GIVEN TASK 1 ->
Copy word for word every line in the entries below, from the line containing "red pentagon: rotated 12 degrees clockwise" down to the line containing "red square: moved 2 px left, 4 px up", including both of those lines. Leave the pictures out of your answer.

PAGE ->
::::::::
Austrian and American actor, film producer, businessman, retired professional bodybuilder and politician Arnold Schwarzenegger has appeared in over 51 films, and has also ventured into directing and producing. He began his acting career primarily with small roles in film and television starting in 1969. For his first film role, he was credited as "Arnold Strong", but was credited with his birth name thereafter. He has appeared mainly in action and comedy films. In addition to films and television, he has appeared in music videos for AC/DC, Bon Jovi, and Guns N' Roses.

In the 1980s, Schwarzenegger became his primary character in two film franchises: as Conan in the Conan series and as The Terminator in the Terminator series. His other film roles include Commando, The Running Man, Predator, Total Recall, Last Action Hero and True Lies. Although Schwarzenegger's acting career was put on hiatus due to his position as governor of California, he also made several cameos in various films while in office, including The Kid & I and The Expendables. On February 11, 2011, just over a month after leaving office, Schwarzenegger announced he would return to acting.

Schwarzenegger has received several awards and nominations for his work in films. In Stay Hungry, one of his early roles, he won a Golden Globe Award for Best Acting Debut in a Motion Picture. He has also been nominated for various awards for his roles in Terminator 2: Judgment Day, Junior, and True Lies. According to Box Office Mojo, a box office revenue tracking website, films in which Schwarzenegger has acted have grossed a total of more than $1.7 billion within the United States, with an average of $67 million per film and total $4.0 billion worldwide. According to The Numbers, another box office revenue tracking website, films in which Schwarzenegger has acted have total grossed around $4.5 billion worldwide.
::::::::
GIVEN TASK 2 ->
According to the passage above on Schwarzenegger's film career, what name was he credited under for his first film role?

Saved data entries:
::::::::
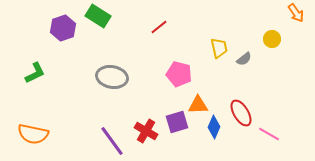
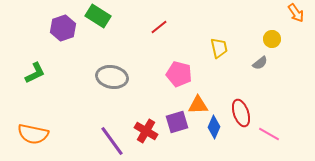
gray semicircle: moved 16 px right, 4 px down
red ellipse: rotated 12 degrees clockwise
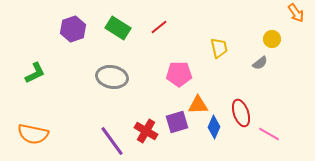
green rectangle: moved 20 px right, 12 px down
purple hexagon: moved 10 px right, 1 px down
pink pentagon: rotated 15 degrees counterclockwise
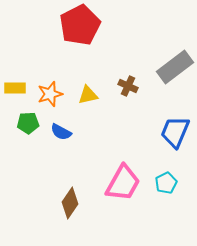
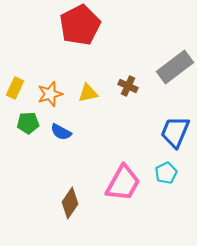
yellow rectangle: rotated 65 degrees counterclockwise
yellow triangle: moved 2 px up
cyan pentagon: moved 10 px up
::::::::
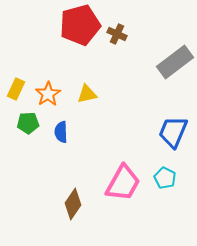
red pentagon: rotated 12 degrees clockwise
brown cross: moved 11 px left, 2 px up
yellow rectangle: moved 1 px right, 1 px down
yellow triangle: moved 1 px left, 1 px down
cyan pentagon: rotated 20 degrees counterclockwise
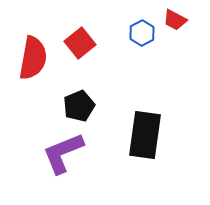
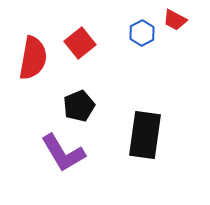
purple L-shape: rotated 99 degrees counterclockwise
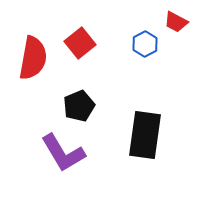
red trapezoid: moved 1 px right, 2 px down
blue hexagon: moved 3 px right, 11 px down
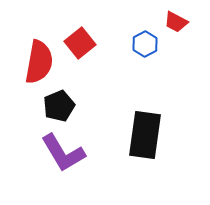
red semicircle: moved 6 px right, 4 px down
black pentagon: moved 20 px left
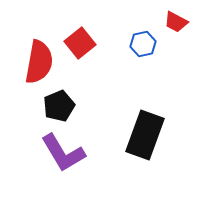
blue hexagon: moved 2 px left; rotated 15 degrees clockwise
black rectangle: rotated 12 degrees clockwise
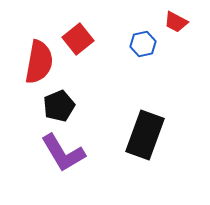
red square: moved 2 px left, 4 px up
::::::::
FULL OUTPUT 1 ->
red pentagon: rotated 12 degrees clockwise
brown cross: moved 11 px left, 2 px up
yellow rectangle: moved 1 px right, 1 px down
yellow triangle: moved 1 px left, 1 px down
cyan pentagon: rotated 20 degrees counterclockwise
purple L-shape: rotated 99 degrees counterclockwise
red trapezoid: moved 1 px right, 2 px down
blue hexagon: moved 3 px right, 11 px down
red semicircle: moved 6 px right, 4 px down
black pentagon: moved 20 px left
blue hexagon: moved 2 px left; rotated 15 degrees clockwise
black rectangle: rotated 12 degrees clockwise
red square: moved 2 px left, 4 px up

FULL OUTPUT 2 ->
Arnold Strong